Details
- Baidu has open-sourced ERNIE-4.5-VL-28B-A3B-Thinking, a vision-language model introduced on November 11, 2025.
- This model features 28 billion total parameters but utilizes only 3 billion per inference through an A3B sparse Mixture-of-Experts router, significantly reducing memory requirements.
- Testing shows ERNIE-4.5-VL-28B-A3B-Thinking surpasses Google's Gemini-2.5-Pro on VQA, MMBench, and SEED-Bench, and matches or beats larger 7B+ open models in multimodal reasoning tasks.
- It introduces a new semantic-alignment module that jointly embeds images with Chinese and English text, aiming to minimize hallucinations and boost detailed reasoning.
- All model assets—including weights, training code, and evaluation notebooks—are available under Apache-2.0, enabling the tech community to use and fine-tune the model via GitHub, Hugging Face, PaddlePaddle AI Studio, and ModelScope.
- This release extends Baidu’s ERNIE 4.5 line, delivering a lightweight alternative before the launch of the next-gen ERNIE-5 series.
Impact
Baidu challenges industry giants like Google and OpenAI by offering an open-source model that outperforms some of their flagship VL models, which remain closed.
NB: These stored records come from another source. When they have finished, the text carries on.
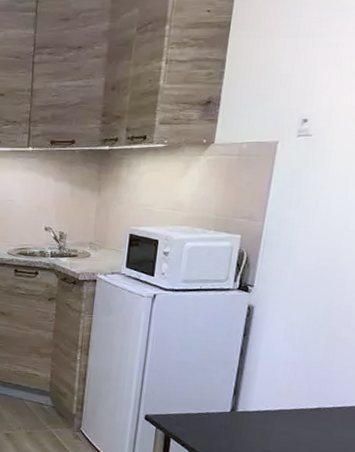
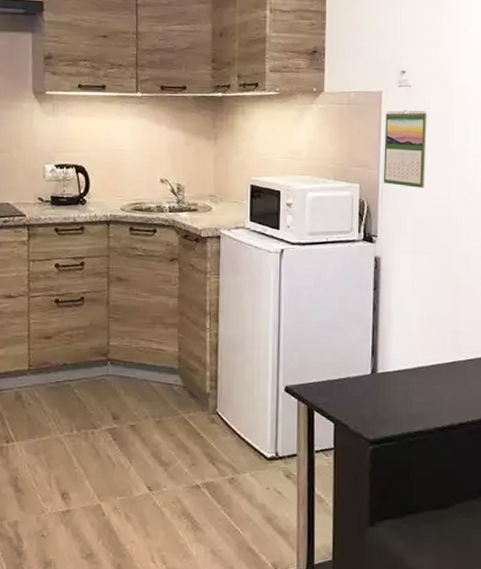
calendar: none [268,160,326,240] -> present [384,109,427,188]

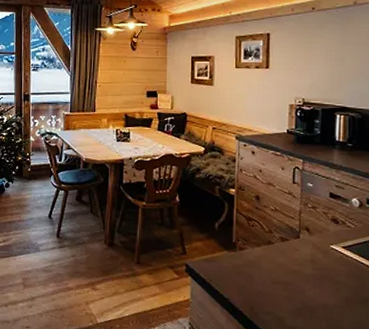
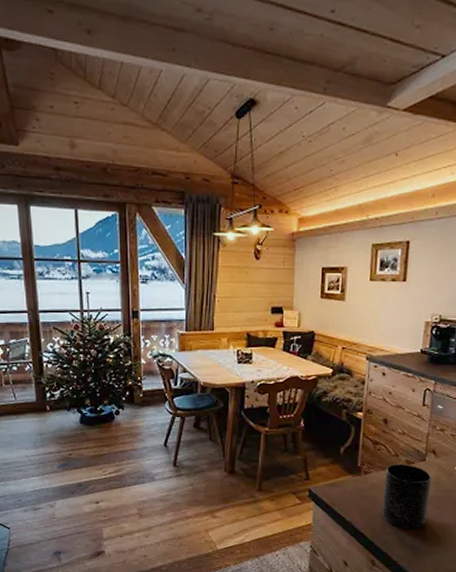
mug: none [260,241,308,308] -> present [382,464,432,529]

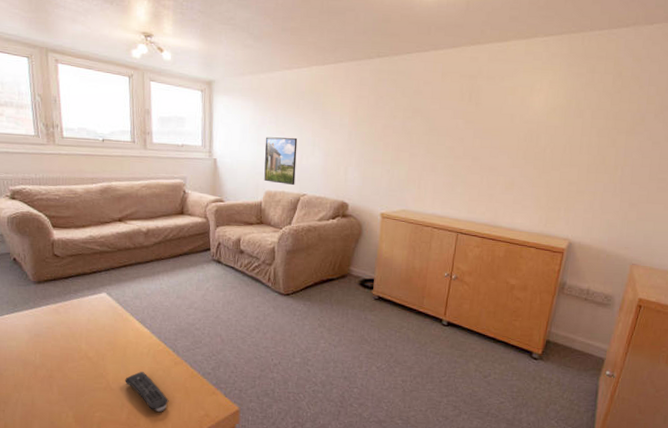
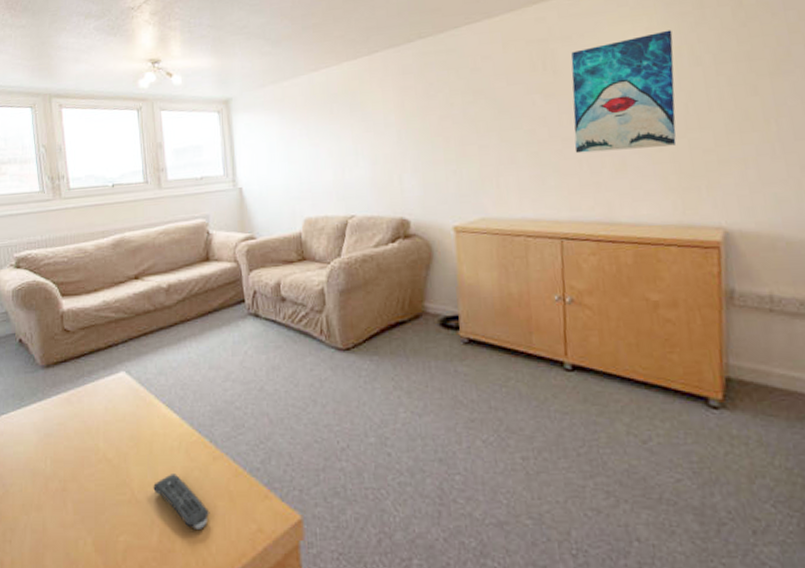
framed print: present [264,137,298,186] -> none [297,148,339,207]
wall art: none [480,85,568,175] -> present [571,30,677,154]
By requiring only 3 billion active parameters at inference, the model becomes accessible on standard GPUs, opening doors for startups, academic researchers, and edge device makers. The move reflects a broader industry trend toward efficiency and transparency, and may accelerate real-world applications in AR, robotics, and on-device AI as Baidu builds toward its next major release.